Die Unterscheidung von Ost- und Westdeutschland ist aufgrund der unterschiedlichen Stichtage zur Einschulung notwendig. In der früheren DDR wurden die Kinder schulpflichtig, die bis zum 31. Mai das sechste Lebensjahr vollendet hatten. In der Bundesrepublik galt bisher der 30. Juni als einheitlicher Stichtag.

DIW empfiehlt zentrale Einstufungstests


Zwar lassen sich durch den Einschulungsstichtag hervorgerufene Ungerechtigkeiten nicht ganz vermeiden, dennoch lässt sich aus Sicht des DIW die gegenwärtige Praxis der Empfehlung der Grundschule für die weiterführende Schule verbessern. Denn es ist völlig unklar, auf welche Erfahrungswerte sich Grundschullehrerinnen und -lehrer bei ihren Empfehlungen stützen, da die Schulen in der Regel keine Erfolgskontrollen ihrer Prognosen durchführen.
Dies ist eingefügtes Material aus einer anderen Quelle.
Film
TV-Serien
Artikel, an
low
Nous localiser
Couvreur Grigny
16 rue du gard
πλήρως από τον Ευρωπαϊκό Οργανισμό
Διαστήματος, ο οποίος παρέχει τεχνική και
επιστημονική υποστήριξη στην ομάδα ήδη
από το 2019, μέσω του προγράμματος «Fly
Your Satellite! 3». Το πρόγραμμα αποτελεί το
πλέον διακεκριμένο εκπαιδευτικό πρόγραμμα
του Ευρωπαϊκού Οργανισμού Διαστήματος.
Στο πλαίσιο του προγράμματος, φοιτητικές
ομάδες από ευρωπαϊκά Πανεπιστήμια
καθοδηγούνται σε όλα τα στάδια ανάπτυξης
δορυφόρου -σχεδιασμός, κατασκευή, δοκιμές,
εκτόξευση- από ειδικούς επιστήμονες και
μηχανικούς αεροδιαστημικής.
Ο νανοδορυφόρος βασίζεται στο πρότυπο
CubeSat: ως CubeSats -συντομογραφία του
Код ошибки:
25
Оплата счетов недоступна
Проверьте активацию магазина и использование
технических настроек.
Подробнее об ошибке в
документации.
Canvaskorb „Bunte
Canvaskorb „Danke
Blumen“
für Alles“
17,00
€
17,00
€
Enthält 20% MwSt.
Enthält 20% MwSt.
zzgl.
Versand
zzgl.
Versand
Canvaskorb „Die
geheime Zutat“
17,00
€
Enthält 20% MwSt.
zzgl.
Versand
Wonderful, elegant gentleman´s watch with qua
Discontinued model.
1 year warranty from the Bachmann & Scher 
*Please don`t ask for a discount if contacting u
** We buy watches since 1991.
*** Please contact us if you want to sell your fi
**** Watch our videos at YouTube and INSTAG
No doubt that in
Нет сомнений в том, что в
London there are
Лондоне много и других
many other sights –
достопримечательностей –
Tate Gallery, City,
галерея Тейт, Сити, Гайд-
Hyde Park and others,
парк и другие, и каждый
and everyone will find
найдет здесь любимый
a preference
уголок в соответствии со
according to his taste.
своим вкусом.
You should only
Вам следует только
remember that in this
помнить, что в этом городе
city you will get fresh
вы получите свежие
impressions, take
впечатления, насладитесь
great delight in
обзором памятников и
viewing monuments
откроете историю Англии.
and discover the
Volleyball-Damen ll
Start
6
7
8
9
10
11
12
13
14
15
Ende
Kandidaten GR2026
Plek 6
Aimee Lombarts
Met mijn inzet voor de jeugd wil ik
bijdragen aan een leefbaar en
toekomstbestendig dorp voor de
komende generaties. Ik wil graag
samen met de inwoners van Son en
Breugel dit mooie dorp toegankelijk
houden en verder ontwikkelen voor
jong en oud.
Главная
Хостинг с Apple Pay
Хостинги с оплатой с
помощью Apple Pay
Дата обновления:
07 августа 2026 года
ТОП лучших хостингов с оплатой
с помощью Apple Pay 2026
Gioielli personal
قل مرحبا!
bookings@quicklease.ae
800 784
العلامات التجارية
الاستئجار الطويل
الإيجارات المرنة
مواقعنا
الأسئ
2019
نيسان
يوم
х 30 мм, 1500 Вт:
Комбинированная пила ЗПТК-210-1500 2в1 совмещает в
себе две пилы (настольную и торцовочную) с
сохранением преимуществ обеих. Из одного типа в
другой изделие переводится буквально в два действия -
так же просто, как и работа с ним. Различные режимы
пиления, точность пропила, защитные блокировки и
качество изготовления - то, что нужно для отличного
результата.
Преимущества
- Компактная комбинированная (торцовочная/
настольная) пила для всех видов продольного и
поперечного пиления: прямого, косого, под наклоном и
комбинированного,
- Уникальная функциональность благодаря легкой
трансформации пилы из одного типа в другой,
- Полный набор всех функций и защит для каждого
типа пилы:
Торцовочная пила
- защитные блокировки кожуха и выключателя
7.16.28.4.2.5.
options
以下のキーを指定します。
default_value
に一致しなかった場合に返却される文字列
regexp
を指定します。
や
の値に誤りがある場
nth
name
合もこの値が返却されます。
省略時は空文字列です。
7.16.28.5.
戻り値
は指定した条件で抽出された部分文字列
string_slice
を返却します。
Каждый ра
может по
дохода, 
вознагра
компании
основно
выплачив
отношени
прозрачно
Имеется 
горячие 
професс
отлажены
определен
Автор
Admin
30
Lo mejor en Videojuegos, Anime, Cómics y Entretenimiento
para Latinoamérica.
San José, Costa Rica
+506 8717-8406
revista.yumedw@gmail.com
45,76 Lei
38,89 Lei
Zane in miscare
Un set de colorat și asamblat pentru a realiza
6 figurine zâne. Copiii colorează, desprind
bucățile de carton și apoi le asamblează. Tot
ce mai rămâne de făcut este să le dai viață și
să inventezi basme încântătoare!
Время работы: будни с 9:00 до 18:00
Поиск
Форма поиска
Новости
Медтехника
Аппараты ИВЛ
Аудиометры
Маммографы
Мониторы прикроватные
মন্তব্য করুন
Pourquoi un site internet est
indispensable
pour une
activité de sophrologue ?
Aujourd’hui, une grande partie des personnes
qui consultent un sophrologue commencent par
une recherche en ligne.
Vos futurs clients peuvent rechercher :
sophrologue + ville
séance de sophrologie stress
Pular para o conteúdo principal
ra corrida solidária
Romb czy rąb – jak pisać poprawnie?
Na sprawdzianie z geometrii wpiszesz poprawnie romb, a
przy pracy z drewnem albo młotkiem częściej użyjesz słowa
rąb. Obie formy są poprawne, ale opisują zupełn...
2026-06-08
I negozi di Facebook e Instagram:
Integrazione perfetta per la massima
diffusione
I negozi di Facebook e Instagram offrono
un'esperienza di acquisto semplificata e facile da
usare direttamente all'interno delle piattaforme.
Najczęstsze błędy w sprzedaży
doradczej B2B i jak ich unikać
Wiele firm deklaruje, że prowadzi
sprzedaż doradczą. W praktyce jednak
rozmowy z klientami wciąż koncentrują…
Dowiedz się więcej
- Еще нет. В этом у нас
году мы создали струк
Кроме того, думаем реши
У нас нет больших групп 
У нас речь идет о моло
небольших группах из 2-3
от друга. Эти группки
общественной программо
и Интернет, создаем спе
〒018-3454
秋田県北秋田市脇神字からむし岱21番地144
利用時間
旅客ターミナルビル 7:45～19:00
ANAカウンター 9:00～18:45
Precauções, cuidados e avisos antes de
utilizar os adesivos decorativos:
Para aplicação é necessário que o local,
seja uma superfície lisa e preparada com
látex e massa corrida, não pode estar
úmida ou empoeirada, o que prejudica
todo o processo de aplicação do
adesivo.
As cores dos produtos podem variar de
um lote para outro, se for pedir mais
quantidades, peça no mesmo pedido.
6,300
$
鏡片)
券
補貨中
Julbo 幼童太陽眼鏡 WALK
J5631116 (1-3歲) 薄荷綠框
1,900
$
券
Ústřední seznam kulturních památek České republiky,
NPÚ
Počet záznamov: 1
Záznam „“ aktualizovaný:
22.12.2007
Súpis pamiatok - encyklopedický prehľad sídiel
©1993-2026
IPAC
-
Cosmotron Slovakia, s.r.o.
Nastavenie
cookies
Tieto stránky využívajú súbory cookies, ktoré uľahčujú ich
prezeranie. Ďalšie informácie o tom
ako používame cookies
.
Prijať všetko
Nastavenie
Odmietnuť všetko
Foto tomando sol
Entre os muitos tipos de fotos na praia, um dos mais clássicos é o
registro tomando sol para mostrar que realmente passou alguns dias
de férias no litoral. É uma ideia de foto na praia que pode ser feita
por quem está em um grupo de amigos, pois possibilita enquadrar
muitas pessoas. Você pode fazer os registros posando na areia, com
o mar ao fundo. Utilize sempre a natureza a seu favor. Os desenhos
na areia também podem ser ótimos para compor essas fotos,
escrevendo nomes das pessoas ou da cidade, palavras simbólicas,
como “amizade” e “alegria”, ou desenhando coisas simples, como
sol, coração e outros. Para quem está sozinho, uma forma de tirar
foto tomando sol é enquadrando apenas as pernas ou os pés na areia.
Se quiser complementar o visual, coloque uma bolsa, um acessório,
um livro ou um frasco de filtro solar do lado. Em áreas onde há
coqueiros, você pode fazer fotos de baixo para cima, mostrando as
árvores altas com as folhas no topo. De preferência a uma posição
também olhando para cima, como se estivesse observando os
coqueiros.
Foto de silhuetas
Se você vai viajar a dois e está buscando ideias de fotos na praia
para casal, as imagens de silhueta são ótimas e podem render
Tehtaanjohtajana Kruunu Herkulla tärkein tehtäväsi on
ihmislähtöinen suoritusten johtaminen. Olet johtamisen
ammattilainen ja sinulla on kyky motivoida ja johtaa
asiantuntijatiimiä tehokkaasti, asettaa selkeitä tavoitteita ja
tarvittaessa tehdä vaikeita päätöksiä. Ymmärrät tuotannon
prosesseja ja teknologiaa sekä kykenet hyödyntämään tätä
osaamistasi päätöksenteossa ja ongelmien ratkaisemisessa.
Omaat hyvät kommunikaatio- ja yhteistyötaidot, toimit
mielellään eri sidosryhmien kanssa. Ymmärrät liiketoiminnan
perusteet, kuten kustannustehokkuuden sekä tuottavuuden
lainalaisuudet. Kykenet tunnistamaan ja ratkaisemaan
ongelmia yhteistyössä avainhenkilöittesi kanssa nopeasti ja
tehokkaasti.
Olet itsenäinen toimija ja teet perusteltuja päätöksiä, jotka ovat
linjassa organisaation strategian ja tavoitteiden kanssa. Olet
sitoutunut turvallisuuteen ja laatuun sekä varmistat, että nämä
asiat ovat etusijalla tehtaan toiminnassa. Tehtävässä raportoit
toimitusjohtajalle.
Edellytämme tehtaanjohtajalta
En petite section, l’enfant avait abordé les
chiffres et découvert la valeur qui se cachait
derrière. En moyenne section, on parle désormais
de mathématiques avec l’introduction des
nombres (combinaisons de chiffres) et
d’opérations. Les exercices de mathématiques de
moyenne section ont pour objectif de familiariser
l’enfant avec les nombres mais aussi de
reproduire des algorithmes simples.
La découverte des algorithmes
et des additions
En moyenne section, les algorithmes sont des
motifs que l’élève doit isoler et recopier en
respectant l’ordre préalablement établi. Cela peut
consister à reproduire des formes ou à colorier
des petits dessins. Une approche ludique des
Neben dem Mitspracherecht der Eltern als notwendiges Korrektiv könnten laut DIW zentrale Einstufungstests, die das Leistungsvermögen unabhängig von Alter und sozialer Herkunft prognostizieren, kurzfristig zu einer verbesserten Chancengleichheit führen. Langfristig ist jedoch auch die von vielen Bildungsforschern geforderte zeitliche Verschiebung der Zuordnung der Schüler und Schülerinnen zu den verschiedenen Schultypen in Betracht zu ziehen, da sich altersbedingte Unterschiede in schulischer Leistung und sozialer Reife verringern dürften.
(idw - Deutsches Institut für Wirtschaftsforschung (DIW), 27.04.2006 - DLO)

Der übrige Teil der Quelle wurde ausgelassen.